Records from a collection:

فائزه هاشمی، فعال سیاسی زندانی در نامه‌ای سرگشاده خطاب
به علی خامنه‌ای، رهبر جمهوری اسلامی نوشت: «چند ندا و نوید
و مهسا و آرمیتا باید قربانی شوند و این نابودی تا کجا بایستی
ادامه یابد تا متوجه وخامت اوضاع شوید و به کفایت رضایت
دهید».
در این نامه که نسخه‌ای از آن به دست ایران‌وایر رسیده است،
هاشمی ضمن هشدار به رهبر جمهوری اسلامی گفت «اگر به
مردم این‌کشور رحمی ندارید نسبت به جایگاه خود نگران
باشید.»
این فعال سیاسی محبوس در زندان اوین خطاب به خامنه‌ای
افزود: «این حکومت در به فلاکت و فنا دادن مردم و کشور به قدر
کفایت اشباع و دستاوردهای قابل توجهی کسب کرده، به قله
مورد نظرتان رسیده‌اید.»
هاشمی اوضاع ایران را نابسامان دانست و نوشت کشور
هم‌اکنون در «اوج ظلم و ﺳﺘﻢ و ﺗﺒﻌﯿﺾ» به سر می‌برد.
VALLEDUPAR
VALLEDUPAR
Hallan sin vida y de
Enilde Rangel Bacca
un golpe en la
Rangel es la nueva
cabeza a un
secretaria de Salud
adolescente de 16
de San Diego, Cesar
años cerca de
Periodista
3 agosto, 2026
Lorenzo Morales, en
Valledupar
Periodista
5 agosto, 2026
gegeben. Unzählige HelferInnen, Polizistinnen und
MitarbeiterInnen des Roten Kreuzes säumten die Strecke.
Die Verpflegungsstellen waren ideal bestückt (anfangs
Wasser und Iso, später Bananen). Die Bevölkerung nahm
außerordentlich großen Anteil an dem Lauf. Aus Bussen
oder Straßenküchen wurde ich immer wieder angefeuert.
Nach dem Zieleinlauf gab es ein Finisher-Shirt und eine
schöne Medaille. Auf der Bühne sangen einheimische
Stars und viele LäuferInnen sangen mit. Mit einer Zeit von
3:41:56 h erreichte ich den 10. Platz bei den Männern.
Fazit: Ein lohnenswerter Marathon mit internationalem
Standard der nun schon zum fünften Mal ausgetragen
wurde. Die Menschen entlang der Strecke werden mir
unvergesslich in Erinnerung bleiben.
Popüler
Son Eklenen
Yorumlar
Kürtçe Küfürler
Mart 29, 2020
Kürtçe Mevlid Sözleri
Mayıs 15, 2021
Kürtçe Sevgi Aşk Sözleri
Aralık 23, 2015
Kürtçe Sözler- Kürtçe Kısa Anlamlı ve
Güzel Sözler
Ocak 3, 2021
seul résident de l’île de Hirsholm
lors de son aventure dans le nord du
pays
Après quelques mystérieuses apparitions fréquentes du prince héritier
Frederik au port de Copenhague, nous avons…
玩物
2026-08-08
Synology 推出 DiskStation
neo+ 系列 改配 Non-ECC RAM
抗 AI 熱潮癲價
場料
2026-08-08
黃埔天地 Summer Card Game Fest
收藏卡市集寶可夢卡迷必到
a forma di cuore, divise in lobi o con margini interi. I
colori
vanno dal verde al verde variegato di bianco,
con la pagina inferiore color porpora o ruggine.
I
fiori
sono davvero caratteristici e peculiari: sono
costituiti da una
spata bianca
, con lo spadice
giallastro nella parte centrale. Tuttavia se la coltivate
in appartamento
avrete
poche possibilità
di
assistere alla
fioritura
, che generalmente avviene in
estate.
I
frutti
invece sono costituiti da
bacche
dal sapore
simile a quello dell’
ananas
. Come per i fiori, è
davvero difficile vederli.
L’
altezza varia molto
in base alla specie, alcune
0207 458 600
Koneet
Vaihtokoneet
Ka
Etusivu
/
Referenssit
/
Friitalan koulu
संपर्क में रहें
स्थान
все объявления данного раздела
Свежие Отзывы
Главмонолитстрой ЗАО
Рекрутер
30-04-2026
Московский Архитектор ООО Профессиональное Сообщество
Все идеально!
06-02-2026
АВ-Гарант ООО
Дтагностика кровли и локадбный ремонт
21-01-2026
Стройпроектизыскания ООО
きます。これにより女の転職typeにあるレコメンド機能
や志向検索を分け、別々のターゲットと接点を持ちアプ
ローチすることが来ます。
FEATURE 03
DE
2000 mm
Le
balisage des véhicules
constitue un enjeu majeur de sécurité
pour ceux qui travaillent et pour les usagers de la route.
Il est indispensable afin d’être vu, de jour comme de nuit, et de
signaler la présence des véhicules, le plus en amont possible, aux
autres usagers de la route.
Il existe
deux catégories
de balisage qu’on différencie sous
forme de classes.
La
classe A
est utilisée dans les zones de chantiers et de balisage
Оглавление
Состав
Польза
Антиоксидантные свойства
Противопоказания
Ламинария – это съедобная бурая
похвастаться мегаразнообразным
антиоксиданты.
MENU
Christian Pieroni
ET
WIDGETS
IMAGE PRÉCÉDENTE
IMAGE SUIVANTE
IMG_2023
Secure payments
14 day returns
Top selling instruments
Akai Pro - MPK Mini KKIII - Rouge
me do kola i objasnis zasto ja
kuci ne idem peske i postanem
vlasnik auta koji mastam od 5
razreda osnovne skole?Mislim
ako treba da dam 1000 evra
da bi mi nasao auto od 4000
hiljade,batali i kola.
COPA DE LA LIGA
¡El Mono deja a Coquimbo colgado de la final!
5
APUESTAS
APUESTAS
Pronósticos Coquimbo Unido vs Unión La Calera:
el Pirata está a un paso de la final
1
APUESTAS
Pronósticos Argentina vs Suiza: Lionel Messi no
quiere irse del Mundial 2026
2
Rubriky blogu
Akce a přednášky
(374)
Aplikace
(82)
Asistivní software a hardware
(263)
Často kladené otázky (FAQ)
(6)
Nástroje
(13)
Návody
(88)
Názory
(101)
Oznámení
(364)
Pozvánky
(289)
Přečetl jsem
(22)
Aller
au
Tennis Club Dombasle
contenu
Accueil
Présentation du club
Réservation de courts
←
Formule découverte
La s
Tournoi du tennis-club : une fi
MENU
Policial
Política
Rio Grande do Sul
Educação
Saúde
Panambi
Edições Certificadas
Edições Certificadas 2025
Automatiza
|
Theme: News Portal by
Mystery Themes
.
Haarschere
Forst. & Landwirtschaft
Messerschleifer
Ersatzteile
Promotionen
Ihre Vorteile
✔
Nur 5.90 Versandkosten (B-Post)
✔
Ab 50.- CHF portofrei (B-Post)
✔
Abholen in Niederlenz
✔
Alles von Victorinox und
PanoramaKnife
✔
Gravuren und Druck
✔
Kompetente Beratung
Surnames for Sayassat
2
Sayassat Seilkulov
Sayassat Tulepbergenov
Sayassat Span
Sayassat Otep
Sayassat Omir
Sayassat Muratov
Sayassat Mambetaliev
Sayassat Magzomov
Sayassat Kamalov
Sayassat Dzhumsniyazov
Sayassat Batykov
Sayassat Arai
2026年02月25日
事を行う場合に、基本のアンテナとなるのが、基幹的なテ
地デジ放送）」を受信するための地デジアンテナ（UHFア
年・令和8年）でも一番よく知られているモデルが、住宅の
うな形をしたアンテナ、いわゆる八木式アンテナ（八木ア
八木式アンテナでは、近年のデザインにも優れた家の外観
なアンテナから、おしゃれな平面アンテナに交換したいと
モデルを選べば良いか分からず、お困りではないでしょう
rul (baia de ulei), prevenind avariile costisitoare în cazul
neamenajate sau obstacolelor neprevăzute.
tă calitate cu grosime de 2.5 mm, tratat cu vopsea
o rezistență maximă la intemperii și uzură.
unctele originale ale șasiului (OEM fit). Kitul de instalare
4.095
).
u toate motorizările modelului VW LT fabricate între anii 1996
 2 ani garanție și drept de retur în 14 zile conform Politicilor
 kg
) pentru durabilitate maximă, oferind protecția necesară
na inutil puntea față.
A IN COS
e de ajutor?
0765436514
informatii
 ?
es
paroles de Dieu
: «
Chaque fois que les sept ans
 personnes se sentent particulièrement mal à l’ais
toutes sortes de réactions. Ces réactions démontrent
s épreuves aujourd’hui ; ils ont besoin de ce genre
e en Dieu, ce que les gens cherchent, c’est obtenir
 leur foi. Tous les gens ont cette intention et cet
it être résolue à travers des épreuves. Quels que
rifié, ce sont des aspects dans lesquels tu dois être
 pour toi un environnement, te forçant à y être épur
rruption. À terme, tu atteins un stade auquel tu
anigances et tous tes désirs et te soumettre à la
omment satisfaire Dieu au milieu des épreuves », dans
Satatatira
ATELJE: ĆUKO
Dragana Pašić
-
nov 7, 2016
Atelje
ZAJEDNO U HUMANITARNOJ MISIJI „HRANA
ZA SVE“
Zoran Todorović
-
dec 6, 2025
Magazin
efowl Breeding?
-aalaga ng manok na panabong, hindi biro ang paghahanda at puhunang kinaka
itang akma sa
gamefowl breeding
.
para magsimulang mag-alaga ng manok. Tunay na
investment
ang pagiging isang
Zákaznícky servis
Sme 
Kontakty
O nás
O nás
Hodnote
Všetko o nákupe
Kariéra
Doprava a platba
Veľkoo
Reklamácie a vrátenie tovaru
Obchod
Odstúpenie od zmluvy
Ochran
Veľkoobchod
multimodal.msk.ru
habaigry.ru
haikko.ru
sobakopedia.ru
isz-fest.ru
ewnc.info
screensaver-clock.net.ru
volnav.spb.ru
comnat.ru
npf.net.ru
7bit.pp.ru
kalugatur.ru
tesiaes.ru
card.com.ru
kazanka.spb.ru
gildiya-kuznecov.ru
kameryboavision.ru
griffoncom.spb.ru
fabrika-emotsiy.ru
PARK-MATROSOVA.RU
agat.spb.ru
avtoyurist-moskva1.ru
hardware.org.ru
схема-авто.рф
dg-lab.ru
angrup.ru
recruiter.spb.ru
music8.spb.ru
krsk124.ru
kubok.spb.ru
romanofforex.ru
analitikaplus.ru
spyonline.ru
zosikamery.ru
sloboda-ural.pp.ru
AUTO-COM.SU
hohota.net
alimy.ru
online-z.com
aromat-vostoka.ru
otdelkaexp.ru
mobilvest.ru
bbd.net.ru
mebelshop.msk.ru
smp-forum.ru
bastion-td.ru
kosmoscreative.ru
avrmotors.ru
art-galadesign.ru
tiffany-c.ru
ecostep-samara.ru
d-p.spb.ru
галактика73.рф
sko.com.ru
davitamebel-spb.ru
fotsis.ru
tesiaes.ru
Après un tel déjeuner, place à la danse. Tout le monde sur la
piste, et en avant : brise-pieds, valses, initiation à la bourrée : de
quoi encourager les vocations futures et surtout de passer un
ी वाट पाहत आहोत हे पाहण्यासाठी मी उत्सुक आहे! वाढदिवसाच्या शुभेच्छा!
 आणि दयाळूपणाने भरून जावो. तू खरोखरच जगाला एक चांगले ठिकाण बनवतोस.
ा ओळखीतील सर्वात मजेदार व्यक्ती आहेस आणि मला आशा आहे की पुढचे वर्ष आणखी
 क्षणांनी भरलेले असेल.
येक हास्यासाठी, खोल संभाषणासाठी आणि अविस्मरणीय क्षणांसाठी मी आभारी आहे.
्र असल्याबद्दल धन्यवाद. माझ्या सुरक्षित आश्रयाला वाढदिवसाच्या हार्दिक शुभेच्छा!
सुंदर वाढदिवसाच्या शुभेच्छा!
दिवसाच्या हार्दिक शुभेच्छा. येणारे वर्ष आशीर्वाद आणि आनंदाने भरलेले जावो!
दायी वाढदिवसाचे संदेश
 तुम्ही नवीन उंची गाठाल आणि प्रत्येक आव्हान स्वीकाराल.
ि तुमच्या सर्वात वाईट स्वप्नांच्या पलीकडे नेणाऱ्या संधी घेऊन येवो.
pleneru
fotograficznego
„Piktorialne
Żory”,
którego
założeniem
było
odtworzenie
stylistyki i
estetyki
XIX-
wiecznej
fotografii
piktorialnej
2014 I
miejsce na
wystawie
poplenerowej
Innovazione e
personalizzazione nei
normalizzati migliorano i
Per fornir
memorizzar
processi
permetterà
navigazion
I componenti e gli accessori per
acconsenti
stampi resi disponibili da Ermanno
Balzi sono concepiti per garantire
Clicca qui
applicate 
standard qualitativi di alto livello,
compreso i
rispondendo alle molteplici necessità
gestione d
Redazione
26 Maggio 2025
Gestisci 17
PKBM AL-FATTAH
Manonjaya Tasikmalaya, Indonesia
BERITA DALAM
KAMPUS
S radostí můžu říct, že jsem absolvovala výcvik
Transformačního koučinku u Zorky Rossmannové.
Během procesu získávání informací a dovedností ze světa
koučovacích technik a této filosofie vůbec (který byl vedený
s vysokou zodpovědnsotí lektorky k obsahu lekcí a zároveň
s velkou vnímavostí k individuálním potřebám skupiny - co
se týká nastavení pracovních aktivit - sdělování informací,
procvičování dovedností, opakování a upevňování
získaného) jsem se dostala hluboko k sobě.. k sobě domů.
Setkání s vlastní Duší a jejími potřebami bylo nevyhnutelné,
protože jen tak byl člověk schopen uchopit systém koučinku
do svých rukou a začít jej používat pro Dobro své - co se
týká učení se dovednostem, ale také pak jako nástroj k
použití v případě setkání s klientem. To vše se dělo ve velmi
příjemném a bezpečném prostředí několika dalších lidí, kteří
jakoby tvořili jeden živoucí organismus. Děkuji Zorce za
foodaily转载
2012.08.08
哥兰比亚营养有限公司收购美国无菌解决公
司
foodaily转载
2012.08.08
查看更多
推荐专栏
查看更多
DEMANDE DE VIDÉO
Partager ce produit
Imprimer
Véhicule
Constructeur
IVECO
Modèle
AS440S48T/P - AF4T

* [How to complete this task] Reproduce the stretch of data from its very first line through the line that contains "کفایت اشباع و", including both ends.

* [Result]
فائزه هاشمی، فعال سیاسی زندانی در نامه‌ای سرگشاده خطاب
به علی خامنه‌ای، رهبر جمهوری اسلامی نوشت: «چند ندا و نوید
و مهسا و آرمیتا باید قربانی شوند و این نابودی تا کجا بایستی
ادامه یابد تا متوجه وخامت اوضاع شوید و به کفایت رضایت
دهید».
در این نامه که نسخه‌ای از آن به دست ایران‌وایر رسیده است،
هاشمی ضمن هشدار به رهبر جمهوری اسلامی گفت «اگر به
مردم این‌کشور رحمی ندارید نسبت به جایگاه خود نگران
باشید.»
این فعال سیاسی محبوس در زندان اوین خطاب به خامنه‌ای
افزود: «این حکومت در به فلاکت و فنا دادن مردم و کشور به قدر
کفایت اشباع و دستاوردهای قابل توجهی کسب کرده، به قله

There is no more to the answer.